Con La pelle che abito Almodovar sembra discostarsi dai suoi tipici melodrammi caratterizzati da complicati intrecci, personaggi sempre sopra le righe e situazioni paradossali, per portare lo spettatore in un intenso thriller psicologico (che però più carnale di così non potrebbe essere) con un soggetto decisamente forte. Il regista ha sempre avuto uno stile estremamente personale e riconoscibile, ma è innegabile come nelle ultime pellicole sia andato incontro ad un manierismo ripetitivo e piuttosto sterile. Per questo La pelle che abito costituisce una scommessa – e anche piuttosto rischiosa – per rilanciarsi e mettersi in gioco, cercando di far emergere la propria autorialità anche in un prodotto all’apparenza estraneo al suo percorso.

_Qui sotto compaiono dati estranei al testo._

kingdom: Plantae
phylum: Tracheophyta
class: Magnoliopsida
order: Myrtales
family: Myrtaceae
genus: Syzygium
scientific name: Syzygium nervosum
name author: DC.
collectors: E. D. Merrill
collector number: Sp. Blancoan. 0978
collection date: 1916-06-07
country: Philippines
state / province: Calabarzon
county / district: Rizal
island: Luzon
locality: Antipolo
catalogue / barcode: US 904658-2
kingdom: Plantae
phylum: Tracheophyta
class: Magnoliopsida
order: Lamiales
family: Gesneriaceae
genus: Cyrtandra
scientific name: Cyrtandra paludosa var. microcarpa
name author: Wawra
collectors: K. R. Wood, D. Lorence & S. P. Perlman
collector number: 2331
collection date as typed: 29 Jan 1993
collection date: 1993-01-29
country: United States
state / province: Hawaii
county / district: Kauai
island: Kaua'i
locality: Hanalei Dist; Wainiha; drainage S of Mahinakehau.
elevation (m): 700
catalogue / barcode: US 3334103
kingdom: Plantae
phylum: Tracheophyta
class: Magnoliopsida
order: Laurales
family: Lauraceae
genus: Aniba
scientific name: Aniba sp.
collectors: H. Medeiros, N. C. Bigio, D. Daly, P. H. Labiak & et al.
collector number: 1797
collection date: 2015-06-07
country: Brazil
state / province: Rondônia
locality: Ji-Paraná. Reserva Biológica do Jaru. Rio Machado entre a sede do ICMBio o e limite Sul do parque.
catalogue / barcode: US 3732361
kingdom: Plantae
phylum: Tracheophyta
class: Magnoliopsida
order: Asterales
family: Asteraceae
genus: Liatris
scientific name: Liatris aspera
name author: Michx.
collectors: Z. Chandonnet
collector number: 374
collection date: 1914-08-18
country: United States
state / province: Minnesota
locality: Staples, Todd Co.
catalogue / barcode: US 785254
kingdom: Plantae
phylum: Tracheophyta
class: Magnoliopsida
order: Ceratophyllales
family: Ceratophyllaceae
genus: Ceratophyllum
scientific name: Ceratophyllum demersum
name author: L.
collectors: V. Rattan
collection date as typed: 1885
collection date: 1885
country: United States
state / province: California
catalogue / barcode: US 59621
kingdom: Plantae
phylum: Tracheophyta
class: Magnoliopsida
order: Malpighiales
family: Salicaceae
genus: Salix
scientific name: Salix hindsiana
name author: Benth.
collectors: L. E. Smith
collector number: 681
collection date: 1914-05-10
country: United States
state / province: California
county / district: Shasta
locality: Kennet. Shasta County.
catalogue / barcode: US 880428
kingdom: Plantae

Robert (Antonio Banderas) è un metodico e ambizioso chirurgo plastico che ha concentrato tutte le sue ricerche su un solo progetto: l’invenzione di una pelle estremamente simile a quella umana ma sintetica, in grado di resistere a bruciature e punture di insetti. L’idea gli è venuta in seguito ad un evento tragico: la moglie era infatti rimasta completamente ustionata in un incidente automobilistico. La sua successiva morte, unita a quella della figlia per le conseguenze di un presunto stupro, hanno prodotto in lui un senso di vuoto e di vendetta acutissimi che si materializzano nella sperimentazione di questa nuova pelle su un soggetto umano scelto con attenzione e con il quale si instaurerà un ambiguo rapporto.
Banderas ritrova il regista che lo aveva lanciato a più di vent’anni di distanza dalla loro ultima collaborazione per Legami! interpretando forse uno dei suoi personaggi più complessi ed è bravo nel rendere la figura di questo medico sempre controllatissimo, ma con una scintilla di lucida follia nello sguardo. La sua interpretazione trattenuta viene però superata da quelle di Marisa Paredes e Elena Anaya, le due figure femminili a lui vicine. La prima interpreta Marilia, la madre/domestica di Robert, tipico personaggio del mondo almodovariano, sofferente e amorevole al tempo stesso. La seconda è la bellissima Vera, la co-protagonista, il risultato dell’esperimento del chirurgo. Lei ha il compito più difficile: interpretare due persone nello stesso corpo, dover dimenticare, cambiare e infine ritrovare la propria identità; un lavoro fatto di sguardi e sensualità, rabbia repressa e confusione che colpiranno lo spettatore con violenza e morbosità.